DIRECTIVE >>
Find and return every line of the data that contains the word "Automation".

Data entries >>
- - - -
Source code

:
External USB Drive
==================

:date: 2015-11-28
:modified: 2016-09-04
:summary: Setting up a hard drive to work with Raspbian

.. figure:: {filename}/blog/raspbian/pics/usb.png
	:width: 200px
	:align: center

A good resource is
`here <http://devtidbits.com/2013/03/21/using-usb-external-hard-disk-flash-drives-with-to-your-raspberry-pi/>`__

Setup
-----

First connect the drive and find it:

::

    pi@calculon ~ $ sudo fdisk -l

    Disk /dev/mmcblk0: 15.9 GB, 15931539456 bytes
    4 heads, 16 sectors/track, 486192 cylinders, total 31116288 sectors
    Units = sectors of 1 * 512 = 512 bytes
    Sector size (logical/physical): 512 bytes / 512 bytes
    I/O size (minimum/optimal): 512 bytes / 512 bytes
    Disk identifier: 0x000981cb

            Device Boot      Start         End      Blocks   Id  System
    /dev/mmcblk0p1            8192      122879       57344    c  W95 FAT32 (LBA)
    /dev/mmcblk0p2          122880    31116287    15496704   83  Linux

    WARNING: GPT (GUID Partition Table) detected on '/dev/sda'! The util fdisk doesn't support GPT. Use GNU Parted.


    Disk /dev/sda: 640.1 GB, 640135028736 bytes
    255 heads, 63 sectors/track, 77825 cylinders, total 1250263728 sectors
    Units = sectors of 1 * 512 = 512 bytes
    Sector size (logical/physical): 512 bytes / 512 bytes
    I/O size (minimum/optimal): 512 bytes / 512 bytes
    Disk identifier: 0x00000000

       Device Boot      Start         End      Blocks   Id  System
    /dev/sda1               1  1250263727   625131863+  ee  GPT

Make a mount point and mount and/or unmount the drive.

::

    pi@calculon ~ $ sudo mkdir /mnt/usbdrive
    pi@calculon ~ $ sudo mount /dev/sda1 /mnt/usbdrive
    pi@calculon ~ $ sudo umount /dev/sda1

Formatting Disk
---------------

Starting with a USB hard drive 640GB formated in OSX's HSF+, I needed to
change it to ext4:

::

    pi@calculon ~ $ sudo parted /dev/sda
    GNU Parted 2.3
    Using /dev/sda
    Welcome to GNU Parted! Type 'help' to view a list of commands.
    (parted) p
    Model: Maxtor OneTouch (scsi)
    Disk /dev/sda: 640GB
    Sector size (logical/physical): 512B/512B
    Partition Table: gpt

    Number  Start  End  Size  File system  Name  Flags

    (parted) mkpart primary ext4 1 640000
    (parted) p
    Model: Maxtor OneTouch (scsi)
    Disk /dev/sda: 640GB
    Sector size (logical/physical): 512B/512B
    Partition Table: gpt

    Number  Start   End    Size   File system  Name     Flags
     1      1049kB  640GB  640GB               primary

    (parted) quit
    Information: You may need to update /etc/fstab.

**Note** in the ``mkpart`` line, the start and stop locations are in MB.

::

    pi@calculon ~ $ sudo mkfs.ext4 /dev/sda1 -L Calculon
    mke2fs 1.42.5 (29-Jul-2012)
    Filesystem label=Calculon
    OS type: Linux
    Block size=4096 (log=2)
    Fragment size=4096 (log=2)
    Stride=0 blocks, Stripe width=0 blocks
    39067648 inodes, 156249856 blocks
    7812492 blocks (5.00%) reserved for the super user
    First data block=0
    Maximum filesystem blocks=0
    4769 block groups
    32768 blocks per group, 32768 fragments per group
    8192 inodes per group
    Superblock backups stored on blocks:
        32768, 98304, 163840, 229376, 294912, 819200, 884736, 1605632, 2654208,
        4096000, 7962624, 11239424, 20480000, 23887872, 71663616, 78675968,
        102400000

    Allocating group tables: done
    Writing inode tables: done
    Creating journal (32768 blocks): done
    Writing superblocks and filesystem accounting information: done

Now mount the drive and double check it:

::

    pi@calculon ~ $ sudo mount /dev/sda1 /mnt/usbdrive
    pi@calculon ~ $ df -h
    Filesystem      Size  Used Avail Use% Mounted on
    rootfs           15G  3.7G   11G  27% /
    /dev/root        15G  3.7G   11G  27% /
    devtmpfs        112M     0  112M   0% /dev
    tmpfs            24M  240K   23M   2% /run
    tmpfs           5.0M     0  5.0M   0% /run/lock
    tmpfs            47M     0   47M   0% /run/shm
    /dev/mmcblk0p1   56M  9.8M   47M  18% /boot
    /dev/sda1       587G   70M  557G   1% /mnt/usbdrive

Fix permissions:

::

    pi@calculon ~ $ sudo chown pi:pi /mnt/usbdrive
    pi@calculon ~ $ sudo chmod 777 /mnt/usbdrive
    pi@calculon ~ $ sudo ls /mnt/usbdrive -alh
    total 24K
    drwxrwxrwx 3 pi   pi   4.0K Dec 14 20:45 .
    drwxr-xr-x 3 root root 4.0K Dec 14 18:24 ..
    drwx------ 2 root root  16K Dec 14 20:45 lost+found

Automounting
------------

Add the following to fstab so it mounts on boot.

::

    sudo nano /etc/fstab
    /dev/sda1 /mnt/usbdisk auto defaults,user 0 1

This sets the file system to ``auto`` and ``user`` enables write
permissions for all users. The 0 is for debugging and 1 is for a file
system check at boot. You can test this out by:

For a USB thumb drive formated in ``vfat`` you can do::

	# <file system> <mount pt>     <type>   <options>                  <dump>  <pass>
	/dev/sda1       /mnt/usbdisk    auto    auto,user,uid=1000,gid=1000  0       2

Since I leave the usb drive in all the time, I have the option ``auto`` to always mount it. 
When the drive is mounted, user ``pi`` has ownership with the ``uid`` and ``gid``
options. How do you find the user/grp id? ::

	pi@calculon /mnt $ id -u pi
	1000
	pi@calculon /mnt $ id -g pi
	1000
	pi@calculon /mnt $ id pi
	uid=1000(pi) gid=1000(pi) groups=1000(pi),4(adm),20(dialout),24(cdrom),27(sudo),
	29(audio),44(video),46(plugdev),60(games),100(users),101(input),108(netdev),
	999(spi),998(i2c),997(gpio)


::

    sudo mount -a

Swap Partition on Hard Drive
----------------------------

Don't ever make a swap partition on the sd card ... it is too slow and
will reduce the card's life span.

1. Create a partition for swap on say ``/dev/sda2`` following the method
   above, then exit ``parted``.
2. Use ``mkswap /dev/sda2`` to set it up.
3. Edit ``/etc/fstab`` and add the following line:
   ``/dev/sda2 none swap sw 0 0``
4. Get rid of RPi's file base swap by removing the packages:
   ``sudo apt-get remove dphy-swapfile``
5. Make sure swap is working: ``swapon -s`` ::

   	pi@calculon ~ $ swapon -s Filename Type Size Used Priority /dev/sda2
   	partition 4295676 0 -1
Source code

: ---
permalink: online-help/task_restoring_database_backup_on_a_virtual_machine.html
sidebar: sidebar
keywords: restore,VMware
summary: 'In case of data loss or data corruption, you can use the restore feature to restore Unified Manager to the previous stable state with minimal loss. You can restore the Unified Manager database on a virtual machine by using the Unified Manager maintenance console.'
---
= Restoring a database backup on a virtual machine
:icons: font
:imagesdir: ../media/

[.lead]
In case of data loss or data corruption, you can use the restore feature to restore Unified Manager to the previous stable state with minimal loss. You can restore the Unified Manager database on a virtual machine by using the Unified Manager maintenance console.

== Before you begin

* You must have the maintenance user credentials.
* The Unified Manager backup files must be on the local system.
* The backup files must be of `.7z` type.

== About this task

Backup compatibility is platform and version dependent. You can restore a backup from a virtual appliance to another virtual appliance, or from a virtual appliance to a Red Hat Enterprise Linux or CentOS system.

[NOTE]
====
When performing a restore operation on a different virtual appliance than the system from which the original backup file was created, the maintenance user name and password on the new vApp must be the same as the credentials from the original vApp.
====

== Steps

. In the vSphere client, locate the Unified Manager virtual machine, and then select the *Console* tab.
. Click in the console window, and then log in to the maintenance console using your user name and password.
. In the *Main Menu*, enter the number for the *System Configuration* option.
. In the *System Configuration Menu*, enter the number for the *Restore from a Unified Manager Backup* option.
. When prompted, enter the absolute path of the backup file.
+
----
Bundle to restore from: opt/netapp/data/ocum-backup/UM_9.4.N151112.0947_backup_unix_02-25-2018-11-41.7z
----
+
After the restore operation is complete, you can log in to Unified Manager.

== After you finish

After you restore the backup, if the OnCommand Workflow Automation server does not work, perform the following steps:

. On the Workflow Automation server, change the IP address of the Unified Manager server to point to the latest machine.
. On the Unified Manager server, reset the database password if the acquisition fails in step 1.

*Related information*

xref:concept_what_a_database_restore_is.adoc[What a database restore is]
- - - -
TASK OUTPUT >>
After you restore the backup, if the OnCommand Workflow Automation server does not work, perform the following steps:
. On the Workflow Automation server, change the IP address of the Unified Manager server to point to the latest machine.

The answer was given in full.